**Problem description**: From the entries below, transcribe exactly the lines between the line holding "M202,301H251L278,353L267,358L278,381L250,395Z" and the line holding "M1874,393V409L1858,413L1854,398Z", inclusive; skip all other lines.

**Saved entries**:
[Start of section]

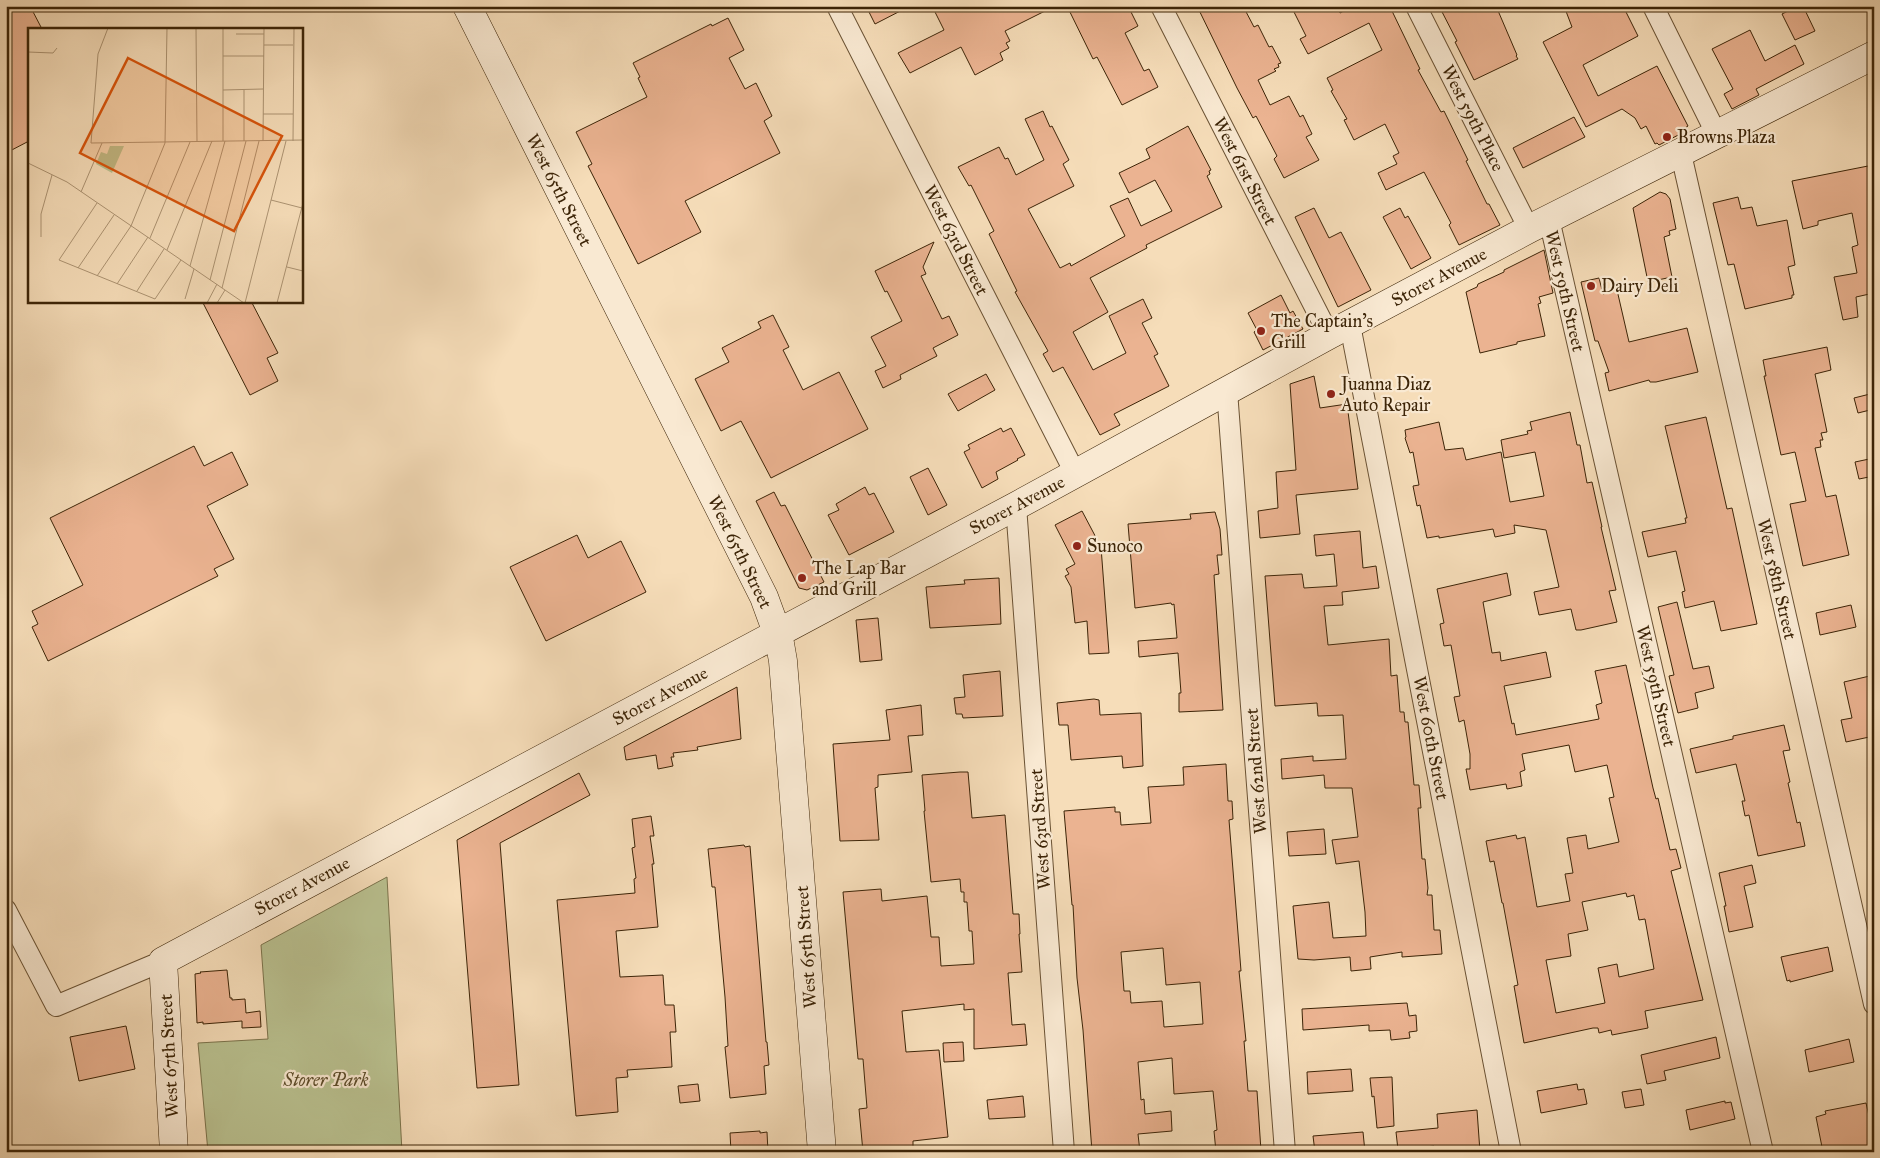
<svg xmlns="http://www.w3.org/2000/svg" width="1880" height="1158" font-family="'IM FELL Great Primer',serif">
  <style>
    .green { fill: #bac291; stroke: #7b734c }
    .building { fill: #ebb391; stroke: #3c2407; fill-rule: evenodd }
    .lines { fill: none; stroke-linecap: round; stroke-linejoin: round }
    .street-casing { stroke: #6a5234; stroke-width: 22 }
    .secondary-casing { stroke: #3c2407; stroke-width: 29 }
    .street { stroke: #f9e9d2; stroke-width: 20 }
    .secondary { stroke: #f9e9d2; stroke-width: 28 }
    .poi-dot { fill: #8f2418; stroke: #f9e9d2; stroke-width: 2 }
    .labels { text-anchor: middle; stroke-width: 4.5; stroke-linejoin: round; paint-order: stroke }
    .street-label { font-size: 18px; fill: #3c2407; stroke: #f9e9d2 }
    .poi-label { font-size: 18px; fill: #3c2407; stroke: #f9e9d2; text-anchor: start }
    .park-label { font-size: 18px; font-style: italic; fill: #5c4c2a; stroke: #f9e9d2 }
    .inset-road { fill: none; stroke: #ac9372; stroke-width: 1 }
    .view { fill: #d7540c; fill-opacity: 0.15; stroke: #d7540c; stroke-width: 2.5 }
    .inset-edge { fill: none; stroke: #3c2407; stroke-width: 2.5 }
  </style>
  <rect width="100%" height="100%" fill="#f6ddb9"/>
  <filter id="stains"><feTurbulence type="fractalNoise" baseFrequency=".004" numOctaves="4"/><feColorMatrix values="0 0 0 0 .2 0 0 0 0 .09 0 0 0 0 .02 0 0 0 .5 -.17"/></filter>
  <radialGradient id="worn" r=".72"><stop offset=".6" stop-color="#630" stop-opacity="0"/><stop offset="1" stop-color="#630" stop-opacity=".3"/></radialGradient>
  <path class="green" d="M387,877L402,1152H208L198,1043L268,1039L261,945Z"/>
  <path class="building" d="M6,6H30L42,29H29V141L6,153Z
    M866,6H910L875,24Z
    M932,6H1055L1005,31L1010,41L1006,43L1009,48L1000,53L1003,60L975,75L961,47L910,73L898,53L944,30Z
    M1067,6H1128L1138,26L1125,33L1144,71L1149,69L1158,87L1122,105L1097,57L1093,59Z
    M1197,6H1243L1254,27L1258,25L1269,47L1272,46L1281,63L1278,64L1279,67L1274,69L1276,71L1258,80L1270,105L1289,96L1300,117L1303,115L1312,134L1306,137L1319,160L1284,178L1274,159L1277,156L1256,116L1253,118L1237,88Z
    M1291,6H1337L1340,13L1353,6H1401L1392,11L1420,69L1418,70L1441,112L1444,111L1468,160L1466,161L1487,204H1489L1500,225L1459,245L1449,225L1451,223L1424,172L1386,190L1378,173L1397,164L1393,156L1399,153L1385,124L1354,140L1344,120L1347,119L1331,91L1333,90L1327,78L1382,50L1369,23L1308,54L1300,39L1306,36Z
    M1439,6H1496L1517,55L1516,56L1518,59L1474,80L1455,42L1457,41Z
    M1564,6H1623L1638,36L1583,65L1598,96L1657,66L1688,126L1685,128L1686,131L1659,145L1657,143L1655,144L1646,126L1641,129L1635,118L1622,109L1586,127L1543,42L1572,27Z
    M1798,6H1803L1815,31L1795,40L1782,14Z
    M728,18L744,50L729,58L745,89L756,83L772,116L764,121L780,153L685,201L701,232L638,264L588,166L592,164L576,132L647,97L638,78L640,77L633,63L711,24L712,26Z
    M1750,30L1765,61L1795,45L1804,64L1756,89L1759,95L1732,109L1724,94L1733,89L1712,49Z
    M1043,111L1050,127L1052,126L1069,160L1063,164L1074,186L1028,209L1060,268L1070,263L1071,266L1125,236L1110,206L1128,198L1141,226L1172,211L1155,180L1129,193L1119,173L1150,158L1146,149L1188,126L1211,170L1209,171L1210,174L1207,176L1222,207L1146,245L1147,248L1090,278L1108,312L1073,332L1093,370L1126,353L1109,316L1143,299L1152,318L1142,323L1158,354L1154,356L1169,386L1114,414L1120,425L1100,435L1063,367L1053,372L1043,354L1048,351L1015,292L1017,291L989,234L994,231L971,185L969,186L958,167L999,147L1005,159L1008,158L1016,175L1044,160L1025,119Z
    M1574,117L1585,137L1523,168L1513,148Z
    M1868,166L1874,192V293L1856,297L1858,317L1843,320L1834,277L1857,273L1852,247L1858,245L1852,213L1818,221V225L1803,229L1792,181Z
    M1660,192L1666,194L1670,199L1676,229L1669,231L1670,235L1664,237L1672,277L1648,282L1633,208Z
    M1738,197L1741,209L1752,207L1757,226L1787,220L1795,265L1788,267L1794,295H1792V298L1745,309L1734,264L1728,265L1713,203Z
    M1314,208L1329,238L1341,232L1371,290L1338,307L1295,217Z
    M1400,208L1405,218L1408,216L1431,258L1411,269L1383,217Z
    M934,242L923,267L926,274L921,276L942,319L949,316L958,335L933,348L937,356L900,375L901,379L883,388L875,371L886,366L871,337L902,321L887,291L885,292L875,271Z
    M1544,250L1553,293L1539,297L1541,303L1538,304L1545,336L1517,342V344L1480,353L1466,292L1477,287L1478,284L1504,272V270Z
    M1599,278L1603,294L1617,290L1629,342L1687,328L1698,372L1656,382H1650L1649,380L1609,391L1605,373L1609,372L1598,341H1595L1581,282Z
    M1281,295L1290,313L1293,311L1303,329L1263,350L1254,332L1257,330L1248,313Z
    M202,301H251L278,353L267,358L278,381L250,395Z
    M773,315L789,347L783,350L803,390L839,372L868,429L771,478L741,421L721,431L695,379L729,362L722,348L761,328L758,322Z
    M1827,347L1831,370L1815,374L1827,432L1821,433L1823,440H1820L1821,447L1815,448L1826,497L1836,495L1849,555L1803,566L1790,504L1806,501L1795,452L1781,455L1764,376H1766L1763,360Z
    M986,374L995,390L958,411L948,394Z
    M1314,376L1320,408L1347,404L1358,489L1296,495L1300,534L1260,538L1258,511L1278,508L1276,472L1296,470L1290,384Z
    M1874,393V409L1858,413L1854,398Z
    M1570,412L1577,445H1580L1587,483L1592,482L1602,527H1601L1616,590L1609,591L1617,622L1581,630H1576L1571,609L1539,615L1534,592L1559,587L1546,530L1514,525L1515,533L1495,537L1493,529L1439,538V536L1427,538L1420,505L1417,506L1413,486L1419,485L1413,452L1410,453L1405,438L1406,437L1405,430L1439,422L1445,450L1463,448L1466,460L1501,452L1510,502L1544,496L1535,452L1504,458L1501,440L1528,434L1527,431L1532,430L1530,422Z
    M1706,417L1727,509L1732,508L1757,624L1721,631L1714,601L1685,608L1682,592L1685,591L1676,551L1648,557L1642,532L1686,523L1685,518H1687L1665,426Z
    M1001,428L1003,432L1011,428L1025,455L1017,459L1018,460L996,472L998,479L982,488L964,452L970,449L968,445Z
    M194,446L204,466L232,452L248,485L207,506L234,559L214,569L218,576L48,661L32,627L38,624L32,611L83,585L50,518Z
    M1874,458V476L1859,479L1855,462Z
    M928,468L947,505L928,515L910,477Z
    M865,487L869,495L874,493L894,532L849,555L828,515L839,510L836,504Z
    M774,492L781,506L785,505L824,582L807,590L799,588L756,501Z
    M1082,511L1101,547L1109,653L1089,654L1087,621L1075,623L1071,587L1065,576L1069,574L1066,569L1075,564L1055,525Z
    M1215,512L1220,529L1222,555H1217L1219,574L1214,575L1223,710L1179,712V693H1181L1178,653L1139,657L1138,641L1177,638L1174,604L1172,605L1171,603L1135,608L1128,524L1191,519L1190,514Z
    M1360,531L1363,568L1376,566L1379,588L1342,592L1343,605L1324,606L1328,645L1389,639L1391,676L1397,675L1400,712H1404L1405,722H1408L1414,785H1419L1421,808H1418L1422,859H1425L1428,888L1427,895H1432L1434,930H1440L1442,954L1402,957V952L1370,957L1371,969L1351,971L1350,957L1314,960L1298,959L1293,906L1329,902L1333,938L1366,936L1365,912L1359,861L1336,864L1332,840L1358,837L1352,788H1325L1324,775L1282,779L1281,759L1313,756V761L1346,759L1343,715L1318,716L1317,703L1275,706L1265,576L1302,574L1304,588L1337,586L1334,554L1316,556L1314,535Z
    M577,535L588,558L621,541L646,592L546,641L510,567Z
    M1507,573L1511,595L1483,602L1492,653L1500,652L1501,661L1546,652L1551,677L1504,686L1512,724L1514,723L1516,735L1599,719L1596,705L1602,703L1595,671L1626,665L1653,788L1656,799L1658,798L1670,850L1676,849L1681,868L1671,871L1703,1000L1645,1011L1648,1028L1612,1035L1611,1030L1599,1033L1598,1028H1593L1524,1043L1514,986L1518,985L1503,903H1502L1494,861L1490,862L1486,841L1516,835L1517,839L1525,837L1537,907L1570,901L1565,874L1573,873L1567,838L1586,835L1588,849L1619,842L1609,798L1614,797L1607,765L1575,772L1569,745L1522,754L1525,770L1520,772L1522,786L1507,789L1506,784L1470,790L1466,769H1470V754L1464,720L1459,722L1454,697L1460,696L1451,645L1444,646L1440,624L1444,623L1437,589ZM1626,893L1627,897L1634,895L1639,920L1645,919L1654,969L1619,977L1617,964L1598,968L1605,1003L1556,1013L1546,960L1571,956L1568,934L1588,930L1582,902Z
    M999,578L1001,624L930,628L926,587L965,584L964,580Z
    M1677,602L1693,669L1709,666L1714,688L1695,693L1698,708L1678,713L1669,676L1674,675L1658,607Z
    M1851,605L1856,627L1820,635L1816,613Z
    M878,618L882,660L860,662L856,620Z
    M1000,671L1003,716L963,718L962,714H956L954,698L965,697L963,675Z
    M1874,675V736L1846,742L1841,720L1852,718L1844,682Z
    M737,687L741,739L697,747L698,750L673,753L674,757H671L673,766L658,769L656,755L626,760L624,747Z
    M1094,699L1099,700L1100,715L1141,713L1143,766L1123,768L1122,756L1071,760L1068,725H1059L1057,703Z
    M921,705L923,735L908,736L912,772L878,775V787L875,788L879,840L840,841L833,744L890,740L886,710Z
    M1784,725L1790,750L1783,751L1790,782L1788,783L1797,823L1800,822L1805,846L1758,856L1749,815L1745,816L1742,801H1745L1736,764L1696,773L1690,749L1733,739V736Z
    M1226,764L1228,801H1232L1233,819L1229,820L1241,971H1239L1246,1041H1244L1248,1091H1257L1261,1151L1216,1152L1214,1131L1217,1130L1213,1091L1174,1094L1172,1058L1138,1062L1141,1100L1144,1099L1145,1114L1171,1111L1172,1131L1138,1134L1140,1152H1092L1083,1030L1077,978L1073,905H1072L1064,811L1115,807V812H1120L1121,825L1151,823L1148,787L1184,785L1183,767ZM1163,948L1166,985L1200,982L1203,1024L1164,1027L1162,1001L1131,1003L1130,991H1124L1121,952Z
    M960,772H968L972,818L1005,815L1013,914H1019L1020,934H1019L1022,972L1008,973L1012,1025L1025,1024L1027,1045L974,1049V1009L964,1010V1004L902,1011L906,1052L939,1050L948,1137L913,1141V1152H863L859,1109L867,1108L863,1059H858L843,892L881,889L882,901L927,896L931,937H939L941,966L974,964L972,931H969L967,902H964V892H961L960,879L931,882L924,811H925L922,775Z
    M579,773L590,795L500,843L519,1085L477,1088L457,840Z
    M651,816L654,836H650L654,864H652L658,927L616,931L620,977L663,975L665,1005H674L676,1032H670L672,1067L627,1070L628,1077L616,1078L618,1112L576,1116L557,900L635,893L634,879L636,878L632,848L635,847L632,819Z
    M1324,829L1326,854L1289,856L1287,832Z
    M744,845L745,847L750,846L766,1042H767L769,1065L764,1066L766,1094L730,1098L725,1047L728,1046L725,997L715,887H712L708,849Z
    M1752,865L1756,883L1744,886L1753,927L1729,932L1724,906H1726L1719,873Z
    M1828,947L1833,971L1790,982V980L1787,981L1781,957Z
    M227,970L230,998H232V1000L245,999L246,1013L260,1011L261,1027L242,1028V1021L203,1024V1022L197,1023L195,974L201,973L200,972Z
    M1407,1003L1409,1016L1416,1015L1417,1031L1409,1032L1410,1038L1391,1040L1390,1030L1369,1031V1025L1303,1030L1302,1009Z
    M126,1026L135,1069L79,1081L70,1037Z
    M1716,1037L1720,1058L1664,1071L1666,1080L1647,1084L1641,1055Z
    M1849,1039L1854,1062L1809,1072L1805,1050Z
    M963,1042L964,1061L944,1062L943,1043Z
    M1351,1069L1353,1091L1308,1094L1307,1072Z
    M1392,1077L1394,1126L1377,1128L1374,1096L1372,1097L1370,1078Z
    M698,1084L700,1101L680,1103L678,1086Z
    M1577,1084L1578,1090L1584,1089L1587,1104L1541,1113L1537,1091Z
    M1641,1089L1644,1105L1625,1108L1622,1092Z
    M1023,1096L1025,1117L989,1119L987,1100Z
    M1725,1101V1103L1731,1102L1735,1119L1690,1130L1686,1110Z
    M1866,1103L1874,1138V1152H1823L1816,1117L1826,1114L1825,1111Z
    M1477,1110L1480,1152H1434V1146L1398,1150L1396,1132L1438,1128L1437,1114Z
    M760,1131V1133L767,1132L768,1152H731L730,1133Z
    M1363,1132L1365,1152H1315L1313,1136Z"/>
  <g class="lines">
    <g class="street-casing">
      <path id="street" d="M837,6L1075,473
        M1161,6L1329,335
        M1416,6L1529,229
        M1653,6L1717,135
        M1681,154L1874,1004
        M1549,219L1763,1152
        M1350,325L1511,1152
        M1227,391L1285,1152
        M1016,506L1064,1152
        M6,910L56,1006L163,961"/>
    </g>
    <g class="secondary-casing">
      <path id="secondary" d="M467,6L764,597L779,638L783,661L822,1152
        M174,1152L163,961L1016,506L1329,335L1529,229L1874,55"/>
    </g>
    <use href="#street" class="street"/>
    <use href="#secondary" class="secondary"/>
  </g>
  <g class="poi-dot">
    <circle cx="1667" cy="137" r="5"/>
    <circle cx="1591" cy="286" r="5"/>
    <circle cx="1261" cy="331" r="5"/>
    <circle cx="1331" cy="394" r="5"/>
    <circle cx="1077" cy="546" r="5"/>
    <circle cx="802" cy="578" r="5"/>
  </g>
  <g class="labels">
    <g class="street-label">
      <text transform="translate(1473 118) rotate(63)" y="6">West 59th Place</text>
      <text transform="translate(1245 171) rotate(63)" y="6">West 61st Street</text>
      <text transform="translate(559 190) rotate(63)" y="6">West 65th Street</text>
      <text transform="translate(956 240) rotate(63)" y="6">West 63rd Street</text>
      <text transform="translate(1439 277) rotate(-28)" y="6">Storer Avenue</text>
      <text transform="translate(1565 291) rotate(77)" y="6">West 59th Street</text>
      <text transform="translate(1017 505) rotate(-28)" y="6">Storer Avenue</text>
      <text transform="translate(740 552) rotate(64)" y="6">West 65th Street</text>
      <text transform="translate(1777 579) rotate(77)" y="6">West 58th Street</text>
      <text transform="translate(1656 686) rotate(77)" y="6">West 59th Street</text>
      <text transform="translate(660 696) rotate(-28)" y="6">Storer Avenue</text>
      <text transform="translate(1431 738) rotate(79)" y="6">West 60th Street</text>
      <text transform="translate(1256 771) rotate(-94)" y="6">West 62nd Street</text>
      <text transform="translate(1040 829) rotate(-94)" y="6">West 63rd Street</text>
      <text transform="translate(302 886) rotate(-28)" y="6">Storer Avenue</text>
      <text transform="translate(806 947) rotate(-94)" y="6">West 65th Street</text>
      <text transform="translate(169 1056) rotate(-93)" y="6">West 67th Street</text>
    </g>
    <g class="poi-label">
      <text x="1677" y="143">Browns Plaza</text>
      <text x="1601" y="292">Dairy Deli</text>
      <text x="1271" y="327">The Captain's<tspan x="1271" dy="21">Grill</tspan></text>
      <text x="1341" y="390">Juanna Diaz<tspan x="1341" dy="21">Auto Repair</tspan></text>
      <text x="1087" y="552">Sunoco</text>
      <text x="812" y="574">The Lap Bar<tspan x="812" dy="21">and Grill</tspan></text>
    </g>
    <g class="park-label">
      <text x="326" y="1086">Storer Park</text>
    </g>
  </g>
  <g transform="translate(28 28)">
    <rect width="275" height="275" fill="#f6ddb9"/>
    <path d="M82,118H96L84,145L68,136L73,124L79,126Z" fill="#bac291"/>
    <path class="inset-road" d="M80,0L70,26L63,115L275,112M168,0L169,114M208,6H236M236,17H265M0,24L25,25L29,20M195,28H236M195,62L235,61M235,86H265M195,113V0M216,113V62M235,113L236,0M265,113L266,0M0,135L39,154L216,275M53,164L74,115M243,172L274,180M69,175L31,232L127,271L153,232M13,209V186L24,147M122,210L162,114M139,222L184,113M162,238L197,113M259,239L275,243M50,240L86,187M69,248L103,198L137,115L139,0M182,252L218,113M89,256L120,209M194,260L231,113M109,263L136,221M157,271L166,241M179,275L189,256M189,275L197,262M217,275L258,113M249,275L275,175"/>
    <path class="view" d="M100,30L254,108L206,203L52,125Z"/>
    <rect width="275" height="275" class="inset-edge"/>
  </g>
  <rect width="1880" height="1158" fill="none" stroke="#f6ddb9" stroke-width="25"/>
  <rect x="8" y="8" width="1865" height="1143" fill="none" stroke="#3c2407" stroke-width="2.5"/>
  <rect x="12" y="12" width="1855" height="1133" fill="none" stroke="#3c2407"/>
  <rect width="100%" height="100%" filter="url(#stains)"/>
  <rect width="100%" height="100%" fill="url(#worn)"/>
</svg>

[End of section]

**Completed exercise**:
    M202,301H251L278,353L267,358L278,381L250,395Z
    M773,315L789,347L783,350L803,390L839,372L868,429L771,478L741,421L721,431L695,379L729,362L722,348L761,328L758,322Z
    M1827,347L1831,370L1815,374L1827,432L1821,433L1823,440H1820L1821,447L1815,448L1826,497L1836,495L1849,555L1803,566L1790,504L1806,501L1795,452L1781,455L1764,376H1766L1763,360Z
    M986,374L995,390L958,411L948,394Z
    M1314,376L1320,408L1347,404L1358,489L1296,495L1300,534L1260,538L1258,511L1278,508L1276,472L1296,470L1290,384Z
    M1874,393V409L1858,413L1854,398Z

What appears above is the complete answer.